Weekly chart performance for "Just Can't Get Enough"
| Chart (2009) | Peak position |
|---|---|
| Europe (Eurochart Hot 100 Singles) | 10 |
| Hungary (Rádiós Top 40) | 11 |
| Ireland (IRMA) | 6 |
| Scottish Singles Sales (Official Charts) | 1 |
| Slovakia Airplay (ČNS IFPI) | 94 |
| UK Singles (Official Charts) | 2 |

====Year-end charts====

Year-end chart performance for "Just Can't Get Enough"
| Chart (2009) | Position |
|---|---|
| UK Singles (OCC) | 68 |

===Certifications===

Certifications for "Just Can't Get Enough"
| Region | Certification | Certified units/sales |
| United Kingdom (BPI) | Gold | 400,000^{‡} |
^{‡} Sales+streaming figures based on certification alone.
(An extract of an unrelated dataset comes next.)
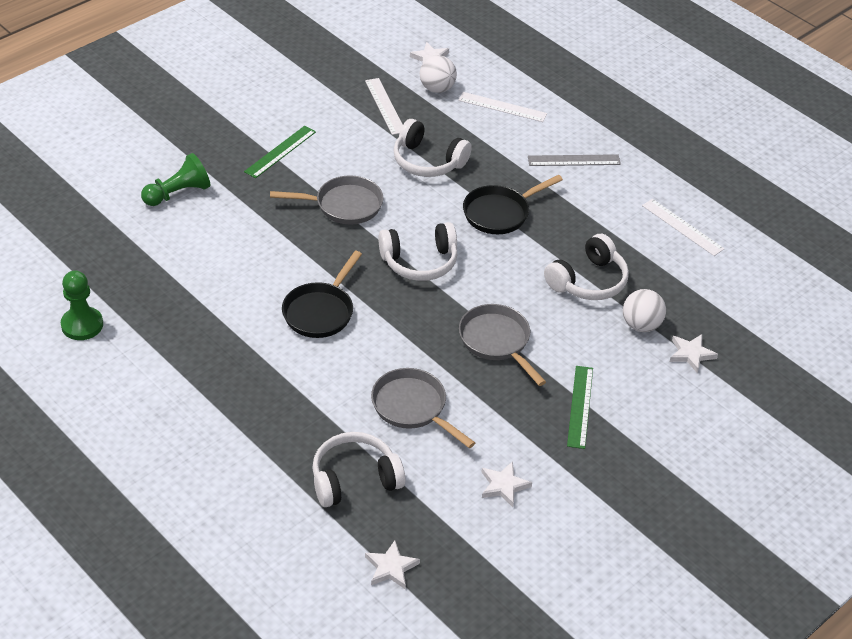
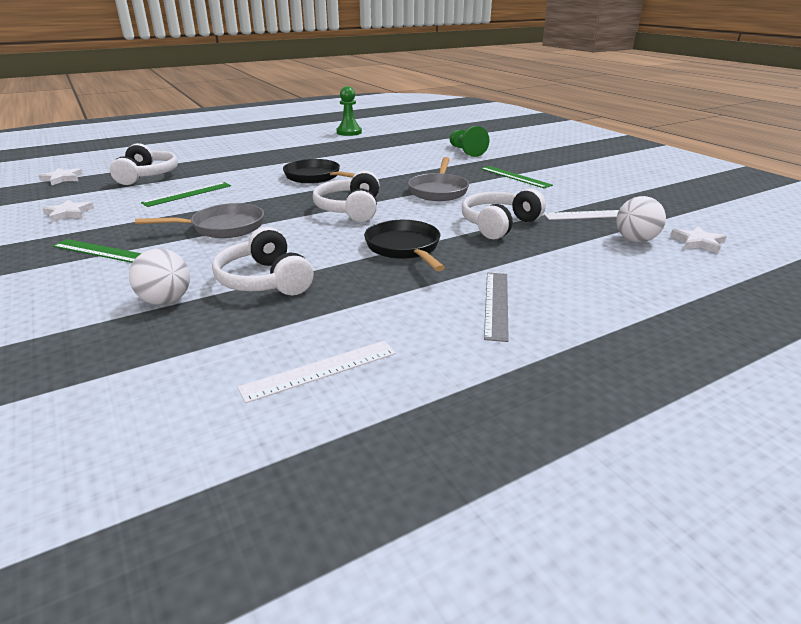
camera: 105 degrees right, 15 degrees down
(412, 407) = (187, 194): grey pan -> green ruler
(502, 107) = (610, 272): white ruler -> none
(691, 354) = (83, 326): white star -> none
==Other notable versions==
In 1990, Spanish act Latino Party sampled "Just Can't Get Enough" for "Tequila", the second single from their debut album No Limits, which became a classic in Spanish bars. In France, it reached number eight on the French Singles Chart in February 1991 and charted for 15 weeks in the top 50; it also reached number 33 in Germany and number 42 in the Flanders region of Belgium.